Die Überwinder der Zeit

RUNDFUNK Des Programmradios wichtigste Aufgabe ist es, sein Publikum geistig ins Stolpern zu bringen

Wir können heute Radio- oder Fernsehsendungen „on demand“ im Internet abrufen. Es stellt sich also die Frage, ob man in Zukunft überhaupt noch ein Tagesprogramm braucht oder ob man nicht einfach – in regelmäßigen Abständen – die neue „Ausgabe“ einer Sendung ins Internet stellt. Gegen die Ausschließlichkeit dieser Zukunftsvision spricht vor allem unsere Sehnsucht nach Struktur.

Innere Uhren begleiten uns im Alltag. Diejenigen Menschen, die kurze Tage leben, wachen im normalen Leben ohne Wecker morgens schon früh und ausgeschlafen auf. Sie sind die Frühtypen, die Lerchen unserer Gesellschaft. Menschen mit langsameren Uhren schlafen später ein und wachen später auf – wenn man sie lässt. Der Wechsel von Tag und Nacht stellt alle inneren Uhren auf genau 24 Stunden. Dennoch, je langsamer die innere Uhr eines Menschen tickt, desto „eulenhafter“ ist sein Leben.

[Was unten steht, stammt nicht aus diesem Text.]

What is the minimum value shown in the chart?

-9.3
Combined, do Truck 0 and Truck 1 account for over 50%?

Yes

Die Möglichkeit, eine Sendung im Internet abrufen zu können, ist eigentlich nur eine neue Form der alten Aufzeichnungskultur. Sie erlauben uns, die Zeit zu überlisten. Menschen brauchen wie alle Lebewesen Struktur in ihrer Umwelt, sowohl räumlich als auch zeitlich. Sie erlauben uns die Welt zu erkennen, zu begreifen und vor allem auch vorauszusagen. Strukturlosigkeit macht uns Angst, gewohnte Strukturen zu überlisten macht uns glücklich. Dieses Glücksgefühl würde uns durch einen Wechsel vom Tagesprogramm zur Abrufkultur genommen.

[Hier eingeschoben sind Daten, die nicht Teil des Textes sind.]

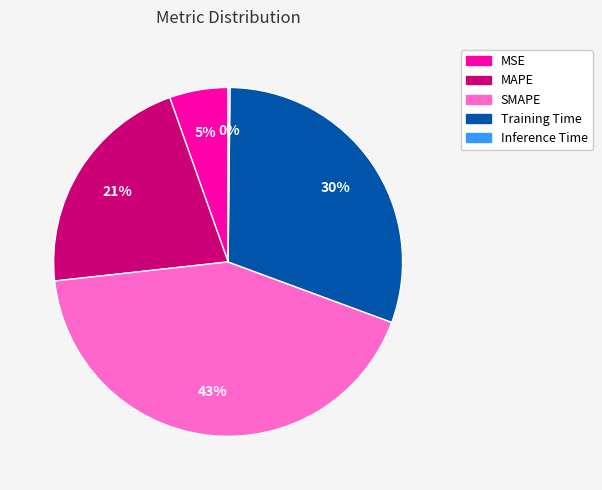

Do SMAPE and Training Time together represent more than half of the pie?

Yes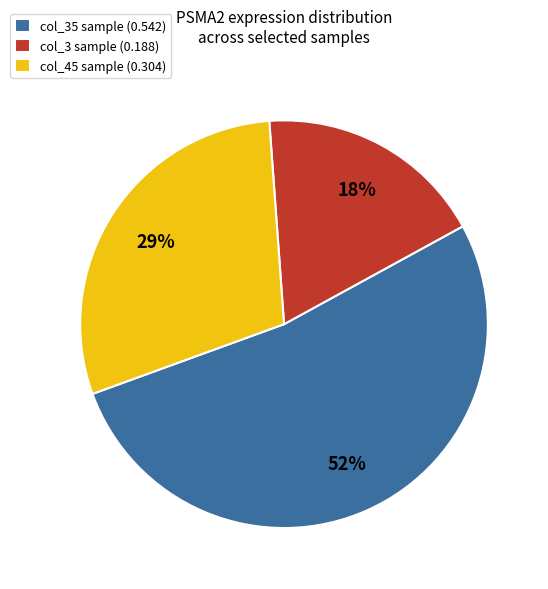

Which category has the smallest portion of the pie?

col_3 sample (0.188)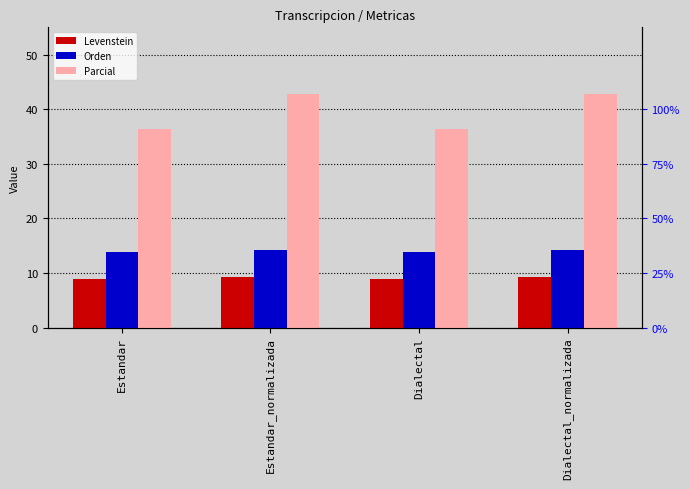

List the labels in order of Parcial value, smallest first.

Estandar, Dialectal, Estandar_normalizada, Dialectal_normalizada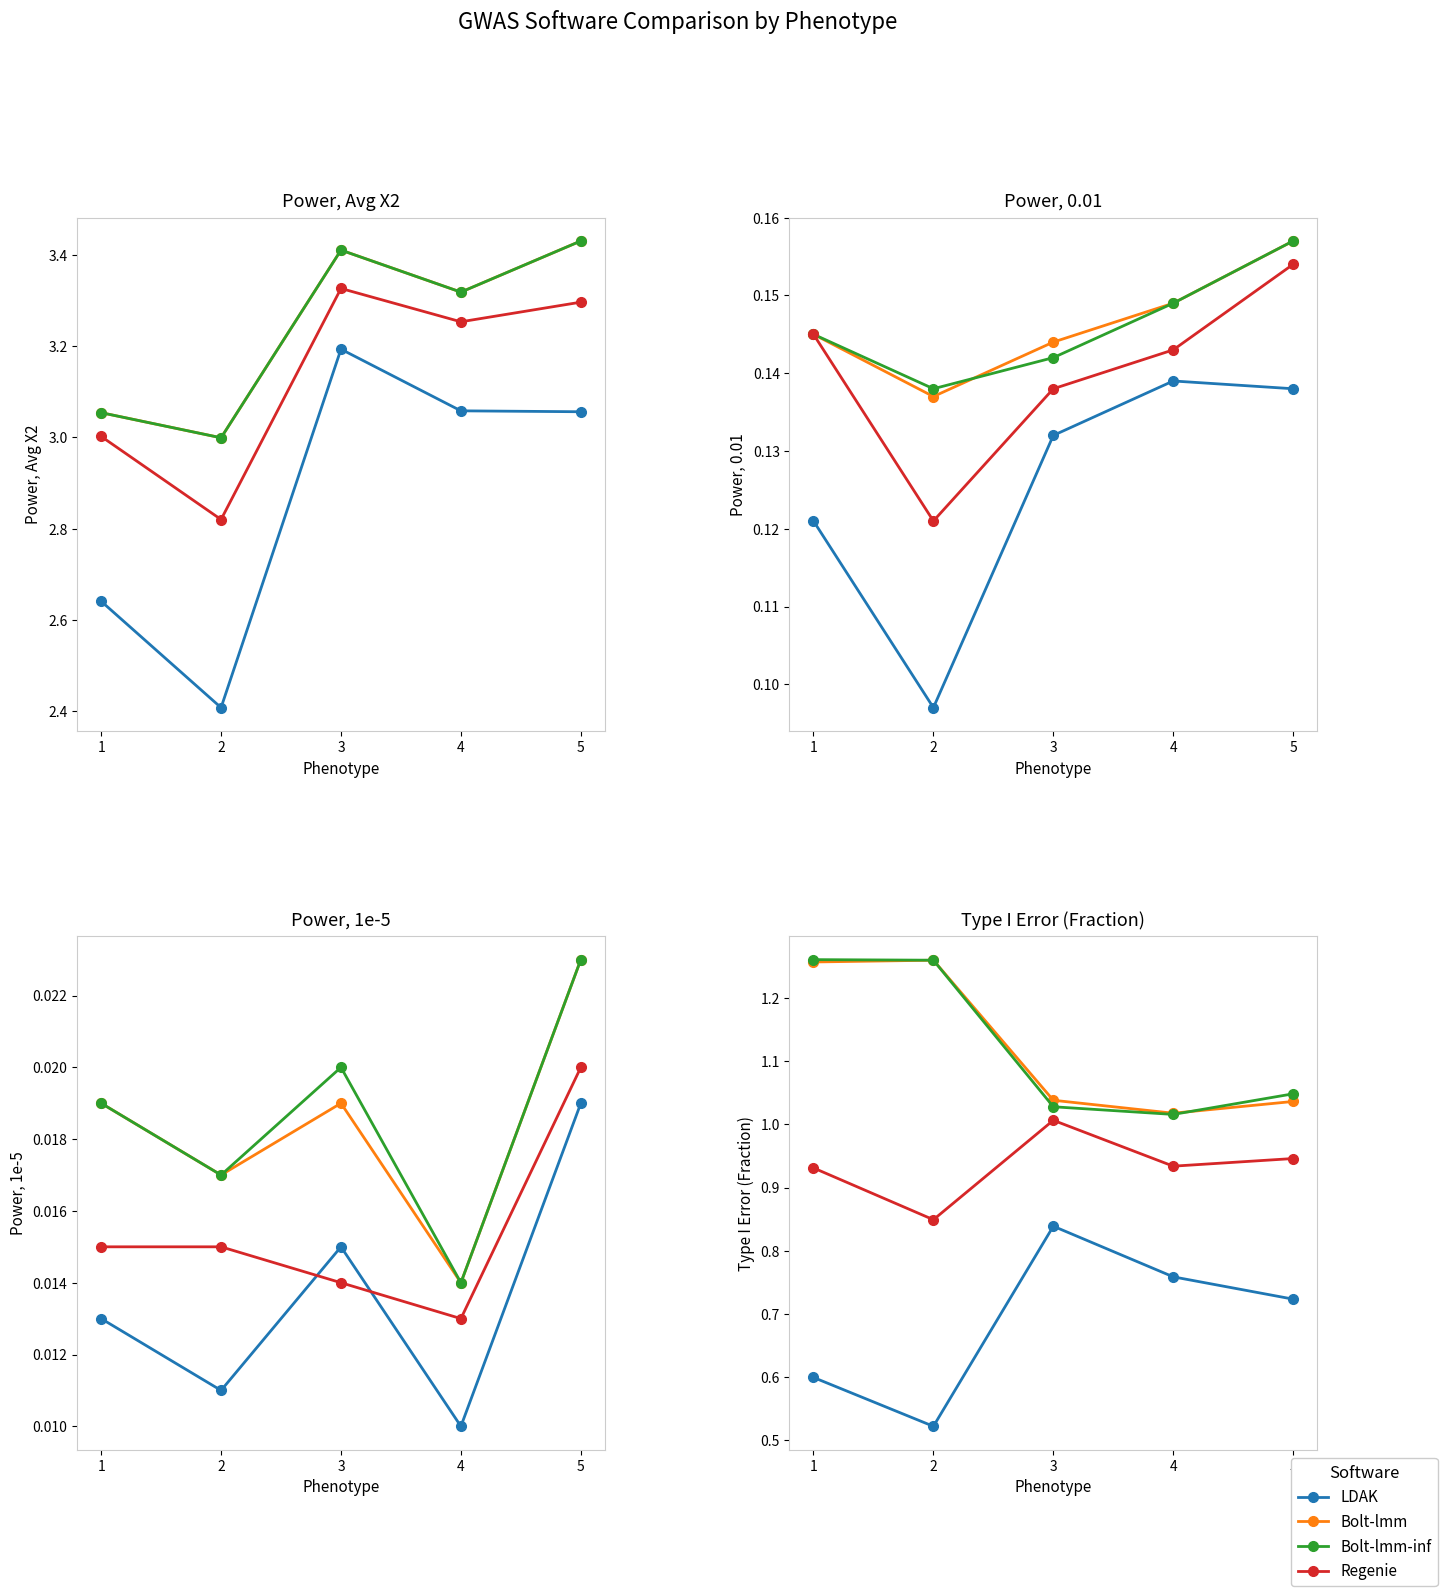

Is the value of Bolt-lmm-inf at 1 greater than the value of LDAK at 1?

Yes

Aber selbst ein Abrufprogramm kann sich zeitlichen Strukturen nicht entziehen, denn es müsste ja irgendwann ins Netz gestellt werden. Wer am Sonntag den „Tatort“ verpasst hat, kann diesen „Fehler“ mittlerweile durch die Mediathek wieder gutmachen. Würde der neue „Tatort“ zu irgendeinem Zeitpunkt der Woche ins Netz gestellt, schafften die Netztechniker damit einfach nur eine neue Sendezeit. Die „Tatort“-Gemeinde würde die neue Zeitstruktur sofort erkennen – und die ARD-Server würden zusammenbrechen. Um das zu vermeiden, könnten sie die Sendung natürlich auch um vier Uhr früh in Netz stellen. Dann würden die extremen Lerchen die Sendung „live“ sehen und die Eulen sie am gleichen Abend runterladen – würde dies um Mitternacht geschehen, wäre es umgekehrt. Es würde sich also eigentlich nichts ändern.

Wichtige Sendungen werden daher zu Zeiten ausgestrahlt, zu denen man die verschiedenen Zeittypen – von Lerchen bis Eulen – in einem mehr oder weniger ausgeprägten Wachzustand erreicht.

Die Konkurrenz des selbst gewählten, heruntergeladenen „Programms“ besteht bereits seit Jahren in Form von iPods und Podcasts. Doch wann bedienen wir uns dieser Möglichkeiten? In der U-Bahn, beim Joggen oder auf dem Fahrrad – also immer dann, wenn die Strukturen unserer Umwelt vorübergehend und daher für unser Gehirn nicht so wichtig sind. Im Gegensatz dazu ist das Radio für viele Menschen ein akustischer Lebenshintergrund – im Bad, in der Küche, im Auto oder auch am Arbeitsplatz.

Dieser Hintergrund ist Teil der gewohnten Territorien – zu denen auch das Auto gehört – und muss daher wie dieses eine Struktur haben. Wir schenken unserer gewohnten Umgebung selten gezielte Aufmerksamkeit – außer wenn sich etwas verändert, wenn wir auf etwas aufmerksam werden, wenn wir über etwas stolpern. Dieses „Stolpern“ ist die wichtigste Aufgabe des Programmradios.

Plötzlich fängt ein Stichwort, ein Satz, ein Thema oder ein Musikstück unsere Aufmerksamkeit – der Hintergrund wird zum Fokus und wir machen unmittelbare Erfahrungen, deren Inhalte wir nie im Internet gesucht und heruntergeladen hätten.

TILL ROENNEBERG

■ Der Autor ist Professor am Institut für Medizinische Psychologie der Ludwig-Maximilians-Universität München. Dieser Text ist Teil einer Kooperation der taz mit „Mehrspur“ dem Medienmagazin des Radiosenders SWR2.